Con esta última visión y ya algo alucinado, comienzo a presentir la inminente revelación de un misterio. En la superficie inmaculada de este altar inconcluso comienzan a aparecer extrañas luminiscencias que me atrapan sin remedio. Casi de inmediato surgen letras brillantes y van formando palabras que culminan en un inesperado mensaje. Estoy aturdido; la leyenda se expresó en latín y apenas concluida desapareció en forma repentina, pero ya ha quedado definitivamente incorporada a mi memoria.

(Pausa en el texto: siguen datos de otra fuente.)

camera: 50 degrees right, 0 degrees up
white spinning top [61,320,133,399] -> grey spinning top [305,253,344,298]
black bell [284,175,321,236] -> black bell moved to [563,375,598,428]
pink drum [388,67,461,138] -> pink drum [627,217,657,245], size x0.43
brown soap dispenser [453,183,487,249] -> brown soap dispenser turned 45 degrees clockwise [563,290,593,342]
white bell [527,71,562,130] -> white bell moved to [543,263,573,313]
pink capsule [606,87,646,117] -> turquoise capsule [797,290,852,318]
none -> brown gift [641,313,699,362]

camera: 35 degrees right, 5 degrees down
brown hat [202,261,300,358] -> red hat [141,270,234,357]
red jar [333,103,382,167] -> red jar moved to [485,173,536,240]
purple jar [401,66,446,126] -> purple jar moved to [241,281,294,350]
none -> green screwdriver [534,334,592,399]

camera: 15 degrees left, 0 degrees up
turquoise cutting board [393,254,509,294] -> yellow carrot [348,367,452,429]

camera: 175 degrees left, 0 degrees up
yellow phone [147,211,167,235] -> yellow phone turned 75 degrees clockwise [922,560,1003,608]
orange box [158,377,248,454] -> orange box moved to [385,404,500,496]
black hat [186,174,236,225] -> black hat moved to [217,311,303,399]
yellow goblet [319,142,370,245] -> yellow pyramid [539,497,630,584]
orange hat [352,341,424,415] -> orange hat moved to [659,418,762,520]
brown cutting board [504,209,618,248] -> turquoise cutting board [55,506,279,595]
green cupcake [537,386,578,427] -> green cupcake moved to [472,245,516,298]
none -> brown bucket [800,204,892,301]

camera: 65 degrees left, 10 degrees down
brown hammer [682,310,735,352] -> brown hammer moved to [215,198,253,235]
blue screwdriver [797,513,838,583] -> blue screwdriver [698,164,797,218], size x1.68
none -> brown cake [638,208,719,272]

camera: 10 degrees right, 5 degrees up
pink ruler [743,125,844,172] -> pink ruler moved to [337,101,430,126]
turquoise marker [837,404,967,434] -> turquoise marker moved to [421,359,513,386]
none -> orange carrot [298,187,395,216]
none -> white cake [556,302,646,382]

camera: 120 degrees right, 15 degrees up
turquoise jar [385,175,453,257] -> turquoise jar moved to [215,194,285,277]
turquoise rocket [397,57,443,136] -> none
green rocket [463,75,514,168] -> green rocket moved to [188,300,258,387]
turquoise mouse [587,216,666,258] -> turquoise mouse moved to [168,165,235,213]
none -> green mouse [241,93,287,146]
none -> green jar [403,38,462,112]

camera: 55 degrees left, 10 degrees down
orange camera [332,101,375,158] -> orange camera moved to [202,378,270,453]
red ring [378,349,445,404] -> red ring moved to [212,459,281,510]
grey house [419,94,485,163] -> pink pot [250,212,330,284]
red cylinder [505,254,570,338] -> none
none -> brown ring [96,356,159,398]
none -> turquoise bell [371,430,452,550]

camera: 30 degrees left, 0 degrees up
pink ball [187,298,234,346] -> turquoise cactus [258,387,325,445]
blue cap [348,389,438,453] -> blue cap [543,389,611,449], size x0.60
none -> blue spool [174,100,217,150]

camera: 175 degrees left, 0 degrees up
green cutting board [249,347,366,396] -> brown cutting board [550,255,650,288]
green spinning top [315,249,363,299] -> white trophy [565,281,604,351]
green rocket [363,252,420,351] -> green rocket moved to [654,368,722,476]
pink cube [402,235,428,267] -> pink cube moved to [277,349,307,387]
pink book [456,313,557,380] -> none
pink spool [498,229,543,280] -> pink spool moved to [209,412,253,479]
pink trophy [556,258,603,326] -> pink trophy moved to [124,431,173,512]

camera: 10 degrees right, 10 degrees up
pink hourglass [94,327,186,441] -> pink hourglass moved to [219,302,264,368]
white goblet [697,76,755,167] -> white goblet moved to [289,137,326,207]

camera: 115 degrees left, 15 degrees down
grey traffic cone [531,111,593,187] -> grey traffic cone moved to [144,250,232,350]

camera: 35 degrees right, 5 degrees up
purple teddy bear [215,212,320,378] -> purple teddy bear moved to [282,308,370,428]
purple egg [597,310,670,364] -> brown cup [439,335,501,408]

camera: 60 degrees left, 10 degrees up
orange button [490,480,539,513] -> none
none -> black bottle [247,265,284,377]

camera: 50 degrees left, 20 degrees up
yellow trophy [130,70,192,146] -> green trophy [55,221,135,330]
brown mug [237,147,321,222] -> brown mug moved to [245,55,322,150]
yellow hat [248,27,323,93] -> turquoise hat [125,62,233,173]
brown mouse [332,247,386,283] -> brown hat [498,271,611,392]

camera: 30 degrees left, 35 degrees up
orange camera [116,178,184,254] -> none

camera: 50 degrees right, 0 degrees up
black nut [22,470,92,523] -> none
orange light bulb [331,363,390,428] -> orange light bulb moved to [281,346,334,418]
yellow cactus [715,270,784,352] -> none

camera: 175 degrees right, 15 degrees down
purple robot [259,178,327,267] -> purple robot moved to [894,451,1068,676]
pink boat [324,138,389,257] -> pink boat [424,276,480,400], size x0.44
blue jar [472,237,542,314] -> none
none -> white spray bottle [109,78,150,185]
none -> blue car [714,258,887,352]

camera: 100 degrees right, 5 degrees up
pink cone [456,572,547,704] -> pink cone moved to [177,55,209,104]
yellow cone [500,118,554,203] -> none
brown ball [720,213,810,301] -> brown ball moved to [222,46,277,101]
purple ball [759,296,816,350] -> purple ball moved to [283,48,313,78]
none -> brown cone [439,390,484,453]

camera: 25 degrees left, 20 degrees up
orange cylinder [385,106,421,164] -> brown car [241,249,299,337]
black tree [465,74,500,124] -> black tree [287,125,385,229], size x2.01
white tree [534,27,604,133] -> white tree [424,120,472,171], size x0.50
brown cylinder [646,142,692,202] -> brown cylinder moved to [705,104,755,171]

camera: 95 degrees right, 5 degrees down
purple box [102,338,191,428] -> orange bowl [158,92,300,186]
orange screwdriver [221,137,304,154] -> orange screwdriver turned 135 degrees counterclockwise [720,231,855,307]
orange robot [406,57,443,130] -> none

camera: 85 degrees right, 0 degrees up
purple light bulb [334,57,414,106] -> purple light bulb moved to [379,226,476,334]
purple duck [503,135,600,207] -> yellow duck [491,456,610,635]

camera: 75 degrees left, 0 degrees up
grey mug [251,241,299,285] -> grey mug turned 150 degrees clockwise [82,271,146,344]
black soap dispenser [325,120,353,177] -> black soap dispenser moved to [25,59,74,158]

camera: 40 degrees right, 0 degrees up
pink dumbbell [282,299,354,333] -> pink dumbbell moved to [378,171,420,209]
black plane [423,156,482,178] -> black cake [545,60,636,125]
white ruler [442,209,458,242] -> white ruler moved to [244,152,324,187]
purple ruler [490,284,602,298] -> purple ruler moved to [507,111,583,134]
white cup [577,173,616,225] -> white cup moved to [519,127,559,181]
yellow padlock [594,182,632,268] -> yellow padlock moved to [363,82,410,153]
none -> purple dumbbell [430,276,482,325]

Mis conocimientos del glorioso idioma imperial romano son limitados; fueron los básicos que aprendí en el seminario y sólo para que, diccionario por medio y algún manejo de sus declinaciones y tiempos verbales, pudiera entender el sentido de algunos pasajes de las memorias del César que surgen de su obra "De Bello Gallico".


Antes de comunicarles el contenido de mi modesta traducción, necesito manifestar la inigualable emoción que me produjo y que continúa hasta hoy, ya muy alejado temporalmente del acontecimiento.


Así se expresaba el imperecedero aviso que trasuntaba un largo y heroico martirio: "Hasta aquí llegué ya muy enfermo con mis pocos templarios sobrevivientes, para ocultar de la codicia de los hombres el Sanctus Calix, junto al cual pedí ser sepultado. Perceval”.